(WHAT IS NEEDED) Find each line in the material below that contains the string "section", with the same capitalization, and copy those lines.
======== TASK INPUT ========
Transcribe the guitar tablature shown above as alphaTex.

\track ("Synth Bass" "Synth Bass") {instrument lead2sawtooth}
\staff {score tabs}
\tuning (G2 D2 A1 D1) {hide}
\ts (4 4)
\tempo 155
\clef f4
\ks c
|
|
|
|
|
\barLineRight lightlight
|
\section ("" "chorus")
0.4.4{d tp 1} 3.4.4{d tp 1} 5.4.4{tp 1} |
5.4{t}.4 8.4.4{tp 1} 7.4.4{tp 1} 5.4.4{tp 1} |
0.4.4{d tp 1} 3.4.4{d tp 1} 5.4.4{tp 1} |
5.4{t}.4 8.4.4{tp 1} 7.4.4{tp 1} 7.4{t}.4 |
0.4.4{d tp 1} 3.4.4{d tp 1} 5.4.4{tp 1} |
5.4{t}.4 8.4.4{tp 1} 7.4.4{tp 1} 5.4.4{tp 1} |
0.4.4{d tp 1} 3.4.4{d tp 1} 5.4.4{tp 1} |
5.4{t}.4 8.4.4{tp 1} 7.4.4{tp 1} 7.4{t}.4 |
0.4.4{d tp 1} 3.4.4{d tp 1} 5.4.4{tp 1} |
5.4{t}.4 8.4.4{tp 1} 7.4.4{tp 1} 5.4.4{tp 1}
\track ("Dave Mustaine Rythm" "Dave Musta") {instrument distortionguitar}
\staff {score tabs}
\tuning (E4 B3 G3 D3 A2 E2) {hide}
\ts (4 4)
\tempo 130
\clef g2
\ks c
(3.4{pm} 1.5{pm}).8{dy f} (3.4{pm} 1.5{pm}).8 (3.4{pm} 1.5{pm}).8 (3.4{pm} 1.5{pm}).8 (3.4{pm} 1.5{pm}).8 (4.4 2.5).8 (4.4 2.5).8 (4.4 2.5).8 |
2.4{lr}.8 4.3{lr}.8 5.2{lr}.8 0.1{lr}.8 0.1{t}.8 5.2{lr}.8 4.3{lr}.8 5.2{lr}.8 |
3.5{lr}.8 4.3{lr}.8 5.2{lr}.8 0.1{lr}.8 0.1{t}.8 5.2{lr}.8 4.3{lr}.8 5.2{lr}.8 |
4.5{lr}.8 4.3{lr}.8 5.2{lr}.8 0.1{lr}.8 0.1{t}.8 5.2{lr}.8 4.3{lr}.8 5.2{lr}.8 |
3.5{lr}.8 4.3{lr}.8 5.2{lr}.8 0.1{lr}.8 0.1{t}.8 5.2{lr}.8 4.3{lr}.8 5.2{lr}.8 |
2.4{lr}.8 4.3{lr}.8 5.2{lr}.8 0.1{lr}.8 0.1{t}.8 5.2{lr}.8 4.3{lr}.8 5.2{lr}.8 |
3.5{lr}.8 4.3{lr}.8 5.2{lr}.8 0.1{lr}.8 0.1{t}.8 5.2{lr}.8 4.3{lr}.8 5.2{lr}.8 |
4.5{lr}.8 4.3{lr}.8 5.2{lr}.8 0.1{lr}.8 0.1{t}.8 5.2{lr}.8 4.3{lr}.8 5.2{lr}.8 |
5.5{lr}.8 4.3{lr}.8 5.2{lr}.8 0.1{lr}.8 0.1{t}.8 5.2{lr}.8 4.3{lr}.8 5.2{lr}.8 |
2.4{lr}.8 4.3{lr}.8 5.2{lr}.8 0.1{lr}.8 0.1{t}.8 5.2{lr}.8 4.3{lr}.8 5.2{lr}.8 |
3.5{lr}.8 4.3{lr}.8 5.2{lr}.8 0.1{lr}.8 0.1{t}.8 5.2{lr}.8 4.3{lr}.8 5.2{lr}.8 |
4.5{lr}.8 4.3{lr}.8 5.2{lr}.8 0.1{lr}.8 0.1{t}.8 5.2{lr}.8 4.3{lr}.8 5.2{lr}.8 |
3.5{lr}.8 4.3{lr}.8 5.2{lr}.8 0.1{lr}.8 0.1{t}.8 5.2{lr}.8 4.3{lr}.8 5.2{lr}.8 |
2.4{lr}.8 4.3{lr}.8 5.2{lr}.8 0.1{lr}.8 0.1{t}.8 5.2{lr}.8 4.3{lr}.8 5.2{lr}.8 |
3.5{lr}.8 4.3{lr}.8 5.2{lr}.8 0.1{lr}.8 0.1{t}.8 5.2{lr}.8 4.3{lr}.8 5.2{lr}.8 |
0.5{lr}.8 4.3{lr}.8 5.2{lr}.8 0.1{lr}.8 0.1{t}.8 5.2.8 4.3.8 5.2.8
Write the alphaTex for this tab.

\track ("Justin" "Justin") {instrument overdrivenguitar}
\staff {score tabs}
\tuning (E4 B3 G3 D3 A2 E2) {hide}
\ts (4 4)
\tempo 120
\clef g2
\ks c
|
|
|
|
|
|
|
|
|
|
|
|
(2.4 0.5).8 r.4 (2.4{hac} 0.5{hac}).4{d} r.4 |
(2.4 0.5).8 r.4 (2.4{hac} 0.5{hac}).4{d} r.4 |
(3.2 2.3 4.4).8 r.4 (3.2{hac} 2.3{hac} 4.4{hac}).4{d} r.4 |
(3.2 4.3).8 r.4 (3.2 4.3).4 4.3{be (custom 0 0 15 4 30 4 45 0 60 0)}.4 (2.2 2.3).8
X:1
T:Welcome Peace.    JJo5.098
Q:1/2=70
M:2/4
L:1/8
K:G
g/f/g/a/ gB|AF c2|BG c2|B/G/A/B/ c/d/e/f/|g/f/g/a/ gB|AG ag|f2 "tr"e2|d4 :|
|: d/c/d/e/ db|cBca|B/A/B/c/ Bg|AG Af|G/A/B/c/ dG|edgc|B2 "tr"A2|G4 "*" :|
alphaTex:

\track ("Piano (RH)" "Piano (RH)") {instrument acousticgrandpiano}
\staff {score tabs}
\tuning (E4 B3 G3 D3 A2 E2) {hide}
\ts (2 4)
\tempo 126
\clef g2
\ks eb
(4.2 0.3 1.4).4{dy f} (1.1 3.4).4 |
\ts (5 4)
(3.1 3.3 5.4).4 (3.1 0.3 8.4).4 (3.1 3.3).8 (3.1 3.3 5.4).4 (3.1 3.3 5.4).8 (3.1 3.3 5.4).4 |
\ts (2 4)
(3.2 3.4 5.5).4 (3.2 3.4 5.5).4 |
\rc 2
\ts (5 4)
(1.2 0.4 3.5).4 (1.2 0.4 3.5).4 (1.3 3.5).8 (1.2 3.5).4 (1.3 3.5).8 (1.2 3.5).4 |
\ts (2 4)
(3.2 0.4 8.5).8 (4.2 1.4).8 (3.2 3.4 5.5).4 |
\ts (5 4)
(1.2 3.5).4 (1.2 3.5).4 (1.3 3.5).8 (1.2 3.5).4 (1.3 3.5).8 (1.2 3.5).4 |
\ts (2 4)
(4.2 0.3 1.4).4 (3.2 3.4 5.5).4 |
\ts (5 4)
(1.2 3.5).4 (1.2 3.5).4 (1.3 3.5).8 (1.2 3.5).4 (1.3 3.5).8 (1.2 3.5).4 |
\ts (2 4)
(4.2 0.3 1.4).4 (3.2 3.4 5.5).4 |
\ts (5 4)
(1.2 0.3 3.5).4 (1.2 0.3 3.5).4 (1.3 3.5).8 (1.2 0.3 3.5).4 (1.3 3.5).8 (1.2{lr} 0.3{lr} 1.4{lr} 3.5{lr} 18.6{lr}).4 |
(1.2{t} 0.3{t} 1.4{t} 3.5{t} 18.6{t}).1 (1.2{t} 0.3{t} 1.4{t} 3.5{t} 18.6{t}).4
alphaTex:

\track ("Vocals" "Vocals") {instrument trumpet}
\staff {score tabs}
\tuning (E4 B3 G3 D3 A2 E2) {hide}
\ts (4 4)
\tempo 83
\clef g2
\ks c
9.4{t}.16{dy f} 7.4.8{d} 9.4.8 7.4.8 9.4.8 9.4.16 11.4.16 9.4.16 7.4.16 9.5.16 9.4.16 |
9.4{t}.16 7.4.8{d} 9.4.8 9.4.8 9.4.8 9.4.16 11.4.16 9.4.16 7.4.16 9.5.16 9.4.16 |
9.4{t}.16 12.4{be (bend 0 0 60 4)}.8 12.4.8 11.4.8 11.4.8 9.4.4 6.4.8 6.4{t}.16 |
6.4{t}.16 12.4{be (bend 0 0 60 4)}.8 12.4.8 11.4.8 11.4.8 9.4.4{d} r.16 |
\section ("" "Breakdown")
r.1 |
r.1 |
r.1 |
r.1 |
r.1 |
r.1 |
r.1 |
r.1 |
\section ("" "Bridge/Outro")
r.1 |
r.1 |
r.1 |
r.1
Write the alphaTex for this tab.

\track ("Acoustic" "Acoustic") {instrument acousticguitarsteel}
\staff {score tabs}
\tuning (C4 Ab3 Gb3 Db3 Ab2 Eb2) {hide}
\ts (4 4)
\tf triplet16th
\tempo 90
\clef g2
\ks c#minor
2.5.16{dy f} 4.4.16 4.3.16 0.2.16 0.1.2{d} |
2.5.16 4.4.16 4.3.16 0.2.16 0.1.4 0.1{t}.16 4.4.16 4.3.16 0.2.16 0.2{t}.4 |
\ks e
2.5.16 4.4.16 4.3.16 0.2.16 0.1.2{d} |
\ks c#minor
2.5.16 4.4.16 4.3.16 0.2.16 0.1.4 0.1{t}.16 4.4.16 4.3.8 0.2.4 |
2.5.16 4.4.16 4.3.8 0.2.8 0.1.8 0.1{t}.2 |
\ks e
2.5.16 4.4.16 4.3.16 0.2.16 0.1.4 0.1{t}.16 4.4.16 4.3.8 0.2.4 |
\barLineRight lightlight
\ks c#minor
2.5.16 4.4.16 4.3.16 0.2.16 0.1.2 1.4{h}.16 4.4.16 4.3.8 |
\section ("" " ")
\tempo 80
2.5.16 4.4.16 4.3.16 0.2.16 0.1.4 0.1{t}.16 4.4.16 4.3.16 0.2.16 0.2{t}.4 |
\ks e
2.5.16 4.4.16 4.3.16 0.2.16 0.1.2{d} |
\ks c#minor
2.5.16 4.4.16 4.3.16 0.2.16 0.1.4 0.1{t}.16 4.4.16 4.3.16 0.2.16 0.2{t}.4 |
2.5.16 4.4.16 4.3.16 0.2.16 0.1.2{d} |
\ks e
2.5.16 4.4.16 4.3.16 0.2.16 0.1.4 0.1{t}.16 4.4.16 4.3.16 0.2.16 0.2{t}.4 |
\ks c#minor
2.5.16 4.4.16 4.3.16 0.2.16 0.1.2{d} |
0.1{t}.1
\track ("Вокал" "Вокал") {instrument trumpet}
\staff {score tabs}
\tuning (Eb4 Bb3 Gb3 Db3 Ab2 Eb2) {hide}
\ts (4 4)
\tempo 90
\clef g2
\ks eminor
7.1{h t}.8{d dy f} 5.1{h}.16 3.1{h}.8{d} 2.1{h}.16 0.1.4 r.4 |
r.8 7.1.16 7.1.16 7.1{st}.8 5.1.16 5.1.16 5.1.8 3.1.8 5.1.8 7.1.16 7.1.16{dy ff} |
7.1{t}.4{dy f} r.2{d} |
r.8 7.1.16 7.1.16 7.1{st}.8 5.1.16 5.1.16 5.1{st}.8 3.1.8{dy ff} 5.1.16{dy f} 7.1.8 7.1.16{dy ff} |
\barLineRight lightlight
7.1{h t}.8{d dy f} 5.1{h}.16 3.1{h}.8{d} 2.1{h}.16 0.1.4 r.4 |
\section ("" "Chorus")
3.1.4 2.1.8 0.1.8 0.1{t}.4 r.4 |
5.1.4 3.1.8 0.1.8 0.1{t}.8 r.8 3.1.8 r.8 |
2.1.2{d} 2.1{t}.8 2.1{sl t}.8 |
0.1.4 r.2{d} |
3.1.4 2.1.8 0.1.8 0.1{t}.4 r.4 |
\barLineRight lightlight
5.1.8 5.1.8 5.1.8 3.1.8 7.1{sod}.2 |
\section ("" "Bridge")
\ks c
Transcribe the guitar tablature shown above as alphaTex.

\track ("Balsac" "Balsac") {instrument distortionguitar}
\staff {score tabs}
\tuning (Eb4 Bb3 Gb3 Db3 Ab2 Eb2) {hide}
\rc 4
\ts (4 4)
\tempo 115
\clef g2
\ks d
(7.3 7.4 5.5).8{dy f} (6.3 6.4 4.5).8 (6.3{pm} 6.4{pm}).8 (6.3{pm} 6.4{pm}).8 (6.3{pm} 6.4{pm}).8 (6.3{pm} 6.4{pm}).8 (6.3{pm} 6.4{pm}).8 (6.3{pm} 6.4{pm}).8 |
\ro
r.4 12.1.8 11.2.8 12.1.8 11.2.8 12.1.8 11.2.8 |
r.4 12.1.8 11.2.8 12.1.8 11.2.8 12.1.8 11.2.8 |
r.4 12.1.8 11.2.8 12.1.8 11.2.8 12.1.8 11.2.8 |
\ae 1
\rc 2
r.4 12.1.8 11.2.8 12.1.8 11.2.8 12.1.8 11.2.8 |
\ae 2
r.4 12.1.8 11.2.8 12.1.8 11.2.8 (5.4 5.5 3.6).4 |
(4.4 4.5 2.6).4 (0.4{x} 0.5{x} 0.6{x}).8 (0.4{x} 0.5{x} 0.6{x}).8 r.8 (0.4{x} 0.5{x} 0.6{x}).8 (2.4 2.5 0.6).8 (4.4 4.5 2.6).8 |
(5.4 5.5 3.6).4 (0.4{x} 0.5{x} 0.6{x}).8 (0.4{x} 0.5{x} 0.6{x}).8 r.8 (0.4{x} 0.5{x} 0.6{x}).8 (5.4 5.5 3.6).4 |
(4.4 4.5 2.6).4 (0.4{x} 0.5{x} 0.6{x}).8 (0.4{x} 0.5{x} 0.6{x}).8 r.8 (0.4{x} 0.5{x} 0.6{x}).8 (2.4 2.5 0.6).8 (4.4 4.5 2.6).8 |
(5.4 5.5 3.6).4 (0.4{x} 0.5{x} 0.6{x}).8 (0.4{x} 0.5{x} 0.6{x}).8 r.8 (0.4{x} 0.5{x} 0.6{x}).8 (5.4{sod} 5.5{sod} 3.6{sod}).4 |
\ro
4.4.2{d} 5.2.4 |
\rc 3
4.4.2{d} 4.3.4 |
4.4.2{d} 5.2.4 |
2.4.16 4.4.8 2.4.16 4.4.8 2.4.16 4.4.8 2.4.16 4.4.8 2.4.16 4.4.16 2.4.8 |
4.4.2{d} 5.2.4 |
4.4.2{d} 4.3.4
========
(PROBLEM SOLUTION)
\section ("" "chorus")
\section ("" "Breakdown")
\section ("" "Bridge/Outro")
\section ("" " ")
\section ("" "Chorus")
\section ("" "Bridge")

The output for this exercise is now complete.